Ideally, providers should separate their E/M service documentation from that of any other procedure(s) or service(s). For example, the provider could document the history, exam and medical decision-making in the patient’s chart, and record the procedure notes on a different sheet attached to the chart or in a different section within the electronic health record. This demonstrates to the payor and coding staff the distinct nature of the E/M service.


CMS classifies non-E/M procedures as either “major” or “minor.” This information is crucial to determine when you should append a modifier to an E/M service and, if so, which modifier is correct.


In simple terms, major procedures are those with a 90-day global period. All other procedures (e.g., those with a zero-day, 10-day, or other assigned global period) are minor procedures. You can find a global period look-up tool on the CMS website here.


If the provider furnishes a minor procedure and a separate E/M on the same date of service (at the same or a separate encounter), you must append modifier 25 Significant, separately identifiable evaluation and management service by the same physician or other qualified health care professional on the same day of the procedure or other service to the E/M service code.


CPT Assistant (May 2011) provides an example:


A 4-year-old slips on the edge of a pool, strikes the mandible and experienced a 3.5-cm serrated and curvilinear, full-thickness laceration of the chin. The child’s pediatrician elects to widely excise the serrated skin margins and undermine the dermis from the subcutaneous tissue to reduce the tension on the suture line. The wound is then approximated in layers with absorbable interrupted sutures and a running subcuticular closure.


This procedure would be reported 13132 Repair complex, forehead, cheeks, chin, mouth neck, axillae, genitalia, hands and/or feet; 2.6 to 7.5 cm. Any significant, separately identifiable evaluation and management (E/M) service performed in addition to the wound repair would be reported separately using modifier 25.


Choose modifier 57 Decision for surgery—rather than modifier 25—to report a separately identifiable E/M service that occurs on either the same day or the day before, a major surgical procedure, and that results in the decision to perform the surgery, according to the Medicare Claims Processing Manual, section 40.2.


For example, a patient arrives at the emergency department with acute appendicitis, and is taken to surgery.
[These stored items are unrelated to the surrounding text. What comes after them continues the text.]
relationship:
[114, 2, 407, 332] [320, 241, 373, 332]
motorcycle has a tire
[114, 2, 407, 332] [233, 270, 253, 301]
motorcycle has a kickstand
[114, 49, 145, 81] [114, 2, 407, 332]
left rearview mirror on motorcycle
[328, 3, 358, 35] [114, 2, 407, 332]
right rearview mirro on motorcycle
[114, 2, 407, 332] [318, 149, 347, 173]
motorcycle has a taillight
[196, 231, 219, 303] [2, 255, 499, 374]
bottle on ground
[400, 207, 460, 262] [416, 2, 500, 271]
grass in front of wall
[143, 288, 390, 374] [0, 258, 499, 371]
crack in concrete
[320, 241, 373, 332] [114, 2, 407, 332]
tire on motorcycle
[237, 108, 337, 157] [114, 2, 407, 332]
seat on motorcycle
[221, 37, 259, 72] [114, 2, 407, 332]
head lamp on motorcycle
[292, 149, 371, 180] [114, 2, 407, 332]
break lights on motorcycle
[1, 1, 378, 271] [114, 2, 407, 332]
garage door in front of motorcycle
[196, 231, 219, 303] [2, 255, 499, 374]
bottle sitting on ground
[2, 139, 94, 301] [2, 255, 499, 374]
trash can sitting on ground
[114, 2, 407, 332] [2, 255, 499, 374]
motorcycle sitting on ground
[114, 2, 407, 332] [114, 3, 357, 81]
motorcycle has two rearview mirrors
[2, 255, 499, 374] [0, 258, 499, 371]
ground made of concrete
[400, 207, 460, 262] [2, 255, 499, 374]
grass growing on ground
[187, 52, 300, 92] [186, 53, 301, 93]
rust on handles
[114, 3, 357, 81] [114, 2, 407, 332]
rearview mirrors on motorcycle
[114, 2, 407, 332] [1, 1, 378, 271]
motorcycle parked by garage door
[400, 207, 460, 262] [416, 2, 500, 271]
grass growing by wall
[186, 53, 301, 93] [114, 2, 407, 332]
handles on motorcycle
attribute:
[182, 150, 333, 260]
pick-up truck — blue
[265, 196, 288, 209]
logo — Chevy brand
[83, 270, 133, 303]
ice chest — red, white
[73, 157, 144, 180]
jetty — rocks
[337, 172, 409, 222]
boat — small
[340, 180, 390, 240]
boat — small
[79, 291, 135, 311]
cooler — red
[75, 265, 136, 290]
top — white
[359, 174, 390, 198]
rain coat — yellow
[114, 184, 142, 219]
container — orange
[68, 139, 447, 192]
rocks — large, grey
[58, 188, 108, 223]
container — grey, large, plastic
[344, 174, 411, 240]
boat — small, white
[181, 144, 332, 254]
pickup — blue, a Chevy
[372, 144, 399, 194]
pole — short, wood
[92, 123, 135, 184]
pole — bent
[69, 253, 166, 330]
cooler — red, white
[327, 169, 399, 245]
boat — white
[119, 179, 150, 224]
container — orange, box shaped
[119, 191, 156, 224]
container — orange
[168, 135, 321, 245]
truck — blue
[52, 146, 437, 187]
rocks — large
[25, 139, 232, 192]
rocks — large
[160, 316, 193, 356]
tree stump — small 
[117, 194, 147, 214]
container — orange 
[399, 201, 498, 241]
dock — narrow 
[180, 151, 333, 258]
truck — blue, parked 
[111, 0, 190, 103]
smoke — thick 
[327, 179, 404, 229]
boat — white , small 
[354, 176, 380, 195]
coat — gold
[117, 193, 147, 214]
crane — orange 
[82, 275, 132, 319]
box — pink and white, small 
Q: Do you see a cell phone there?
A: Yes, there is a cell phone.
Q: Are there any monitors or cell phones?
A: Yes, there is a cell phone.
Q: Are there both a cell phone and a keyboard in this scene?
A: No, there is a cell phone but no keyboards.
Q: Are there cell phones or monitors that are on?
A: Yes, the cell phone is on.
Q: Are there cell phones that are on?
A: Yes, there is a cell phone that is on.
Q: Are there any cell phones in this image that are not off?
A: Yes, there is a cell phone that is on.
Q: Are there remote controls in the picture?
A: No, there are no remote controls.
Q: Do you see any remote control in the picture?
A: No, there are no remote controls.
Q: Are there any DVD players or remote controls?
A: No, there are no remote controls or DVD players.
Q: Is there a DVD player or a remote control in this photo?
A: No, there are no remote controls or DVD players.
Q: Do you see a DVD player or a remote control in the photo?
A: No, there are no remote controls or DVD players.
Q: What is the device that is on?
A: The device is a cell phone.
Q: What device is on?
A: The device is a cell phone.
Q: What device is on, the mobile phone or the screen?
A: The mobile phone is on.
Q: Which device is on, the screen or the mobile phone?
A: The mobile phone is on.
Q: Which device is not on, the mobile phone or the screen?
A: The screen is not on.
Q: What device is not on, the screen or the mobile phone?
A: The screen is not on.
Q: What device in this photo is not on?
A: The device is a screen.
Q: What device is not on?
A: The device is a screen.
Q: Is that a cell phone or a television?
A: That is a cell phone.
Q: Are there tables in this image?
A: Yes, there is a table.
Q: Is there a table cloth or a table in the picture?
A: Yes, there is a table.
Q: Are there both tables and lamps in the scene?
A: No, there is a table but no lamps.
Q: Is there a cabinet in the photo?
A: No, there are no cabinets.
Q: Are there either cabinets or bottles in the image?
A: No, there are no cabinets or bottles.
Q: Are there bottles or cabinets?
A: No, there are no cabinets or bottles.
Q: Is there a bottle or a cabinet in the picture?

The surgeon performing the surgery may report an E/M service code for the evaluation and history and physical (H&P). Append modifier 57 to the E/M service code to indicate that the E/M is not included in the surgical package.


Remember: If the provider sees the patient for a previously scheduled procedure or service, you would not normally report a separate, same-day E/M service. “Visits by the same physician on the same day as a minor surgery or endoscopy are included in the payment for the procedure, unless a significant, separately identifiable service is also performed,” confirms the Medicare Claims Processing Manual (Chapter 12, Section 40.1).


Text added to the CPT® codebook surgery guidelines in 2015 confirm that “Evaluation and management services subsequent to the decision for surgery on the day before and/or day of surgery (including history and physical)” are “included in addition to the operation per se.”


For example, a patient is seen on Feb. 1 and scheduled for surgery on Feb. 15. The surgeon sees the patient again for an H&P on the day of the surgery. Although you may report the Feb. 1 visit (with no modifier attached, as it occurs well in advance of the surgery and therefore is not included in the surgical package), you would not separately report the H&P on Feb. 15 because the decision for surgery was not made at that visit. Rather, the Feb. 15 visit is bundled into the surgical package.